Retire To Something, Not Just From SomethingSubmitted by Moneywatch Advisors on July 25th, 2019
A bank used to run a TV ad during the SEC Game of the Week where a man, talking about retirement, says he plans to do “absolutely nothing.” His wife then leans in and says, “He means it.” That’s not a plan for retirement, that’s a plan for a vacation. Be careful not to confuse the two. Planning for retirement isn’t just about the financial, it’s also about your post-career purpose.
We have clients who I have told a couple of times they’re “winning retirement.” They’re young, healthy and staying fulfilled with long-term avocations and projects that give them pleasure and also provide pleasure to those they love. And, in both their cases, their new interests are ones they learned after they retired. Let’s face it, our young and professional lives are spent learning and serving. After six-plus decades, do we just stop?
Conversely, I’ve observed several men over the years - yes, all male - who clearly believed that the title “legislator” was who they are, not just what they did. Not unlike being called Doctor, being Representative/Senator can be intoxicating, I’m sure. Some, after decades of service, retired. Some lost elections…and a couple are still there. I’ve often wondered how these gentlemen fared after they left office. Did they have a plan for what they would do in retirement, what their purpose would be?
I think most of us have a need to be needed – I know I do. While our careers can be demanding with constant phone calls, emails, texts, etc. asking us for something, have you ever paused to think how you’ll feel when no one asks anymore? Yes, the peace and quiet will be a nice change. But, at the same time, no one is asking your opinion or needs your expertise anymore either. How will that feel?

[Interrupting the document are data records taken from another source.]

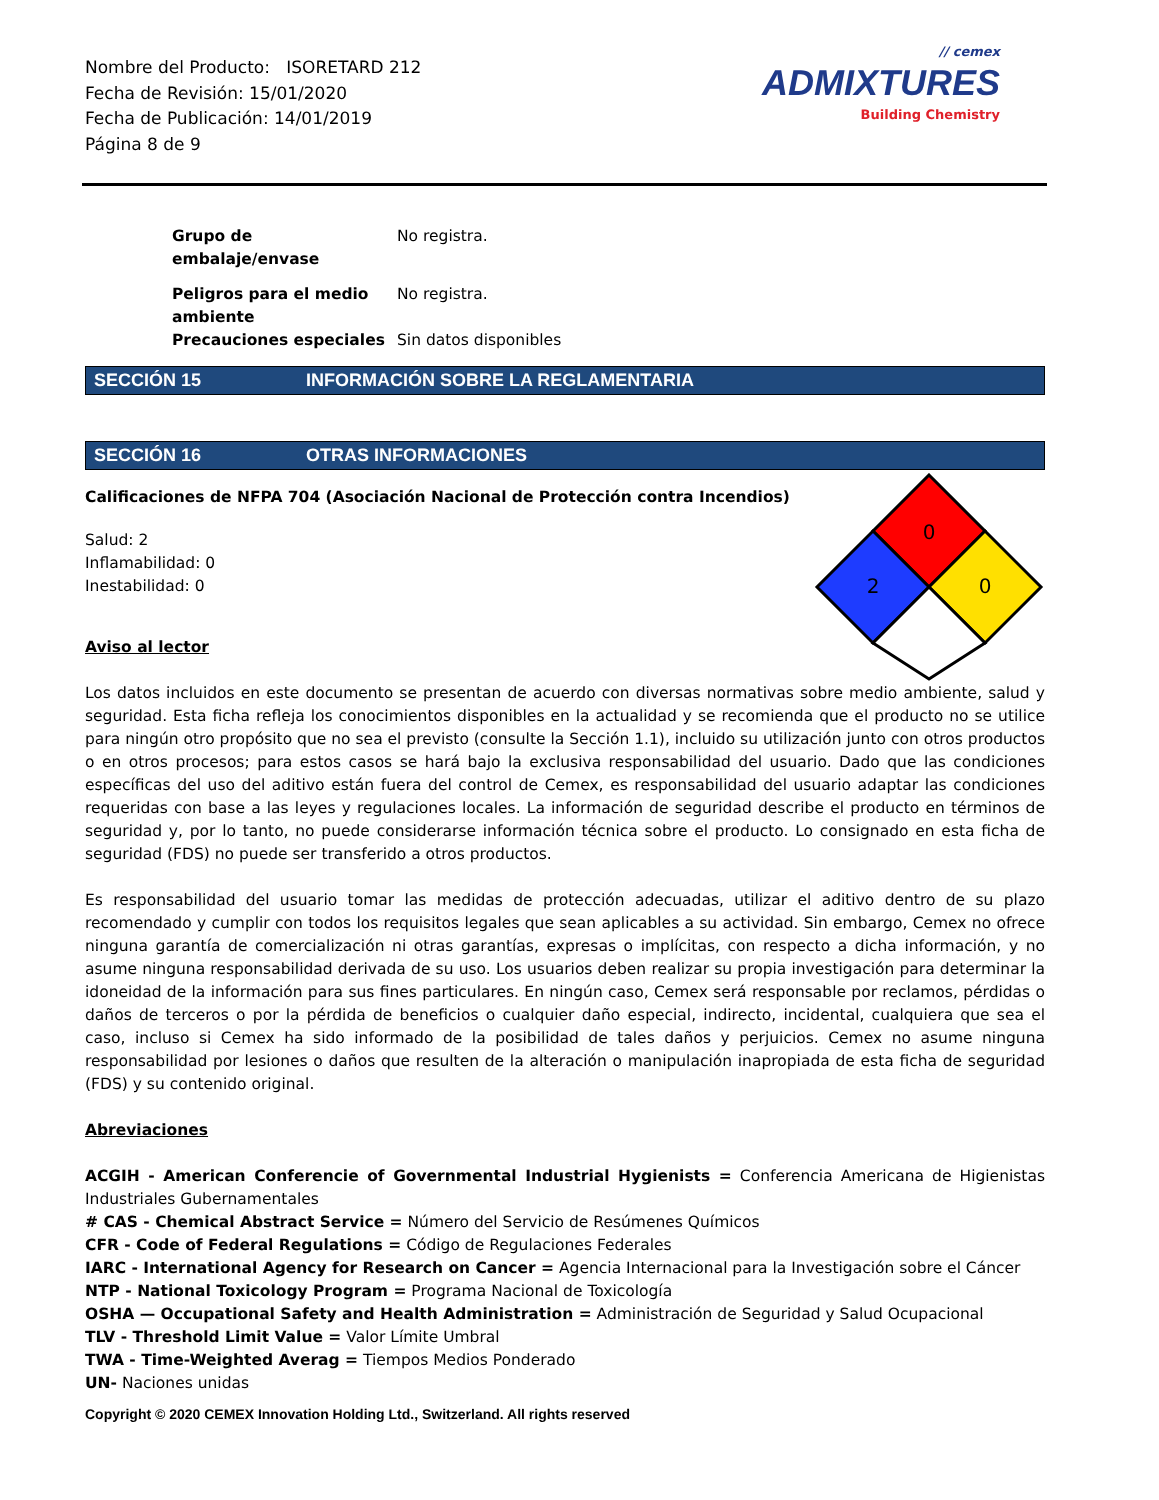Nombre del Producto: ISORETARD 212
Fecha de Revisión: 15/01/2020
Fecha de Publicación: 14/01/2019
Página 8 de 9
// cemex
ADMIXTURES
Building Chemistry
Grupo de
embalaje/envase No registra.
Peligros para el medio
ambiente No registra.
Precauciones especiales Sin datos disponibles
SECCIÓN 15 INFORMACIÓN SOBRE LA REGLAMENTARIA
SECCIÓN 16 OTRAS INFORMACIONES
Calificaciones de NFPA 704 (Asociación Nacional de Protección contra Incendios)
Salud: 2
Inflamabilidad: 0
Inestabilidad: 0
Aviso al lector
Los datos incluidos en este documento se presentan de acuerdo con diversas normativas sobre medio ambiente, salud y seguridad. Esta ficha refleja los conocimientos disponibles en la actualidad y se recomienda que el producto no se utilice para ningún otro propósito que no sea el previsto (consulte la Sección 1.1), incluido su utilización junto con otros productos o en otros procesos; para estos casos se hará bajo la exclusiva responsabilidad del usuario. Dado que las condiciones específicas del uso del aditivo están fuera del control de Cemex, es responsabilidad del usuario adaptar las condiciones requeridas con base a las leyes y regulaciones locales. La información de seguridad describe el producto en términos de seguridad y, por lo tanto, no puede considerarse información técnica sobre el producto. Lo consignado en esta ficha de seguridad (FDS) no puede ser transferido a otros productos.
Es responsabilidad del usuario tomar las medidas de protección adecuadas, utilizar el aditivo dentro de su plazo recomendado y cumplir con todos los requisitos legales que sean aplicables a su actividad. Sin embargo, Cemex no ofrece ninguna garantía de comercialización ni otras garantías, expresas o implícitas, con respecto a dicha información, y no asume ninguna responsabilidad derivada de su uso. Los usuarios deben realizar su propia investigación para determinar la idoneidad de la información para sus fines particulares. En ningún caso, Cemex será responsable por reclamos, pérdidas o daños de terceros o por la pérdida de beneficios o cualquier daño especial, indirecto, incidental, cualquiera que sea el caso, incluso si Cemex ha sido informado de la posibilidad de tales daños y perjuicios. Cemex no asume ninguna responsabilidad por lesiones o daños que resulten de la alteración o manipulación inapropiada de esta ficha de seguridad (FDS) y su contenido original.
Abreviaciones
ACGIH - American Conferencie of Governmental Industrial Hygienists = Conferencia Americana de Higienistas Industriales Gubernamentales
# CAS - Chemical Abstract Service = Número del Servicio de Resúmenes Químicos
CFR - Code of Federal Regulations = Código de Regulaciones Federales
IARC - International Agency for Research on Cancer = Agencia Internacional para la Investigación sobre el Cáncer
NTP - National Toxicology Program = Programa Nacional de Toxicología
OSHA — Occupational Safety and Health Administration = Administración de Seguridad y Salud Ocupacional
TLV - Threshold Limit Value = Valor Límite Umbral
TWA - Time-Weighted Averag = Tiempos Medios Ponderado
UN- Naciones unidas
Copyright © 2020 CEMEX Innovation Holding Ltd., Switzerland. All rights reserved
0
2
0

When clients are nearing retirement we, of course, refresh their financial plan for when there isn’t a regular paycheck anymore:
- Do they have enough saved to retire?
- Where will their income come from?
- How should we invest their assets to provide necessary income and so the assets outlive them, not the other way around?
- When should they start taking Social Security benefits?
- Do they have a desire to leave a legacy to their children? To charity?
An important part of the planning process, however, is to also help our clients think through what they will do in retirement – what they are retiring to:
- Do you want to learn a new skill, develop a hobby, learn about something you’ve never had a chance to explore?
- Do you want to volunteer for a charitable cause you care about?
- Maybe you want to consult so you can still share your expertise, just on your terms?
These broad questions and others are all critical and help clients picture what retirement might be like for them. It’s easy to picture staying up late, sleeping in, having coffee on the deck while reading the paper. Even a nap in the afternoon sounds appealing. But, dreaming about what work pressures you’ll leave behind is not a retirement plan.
Be sure to plan for what you will do in retirement to keep your brain engaged and to maintain your purpose. Plan to retire to something, not just from something.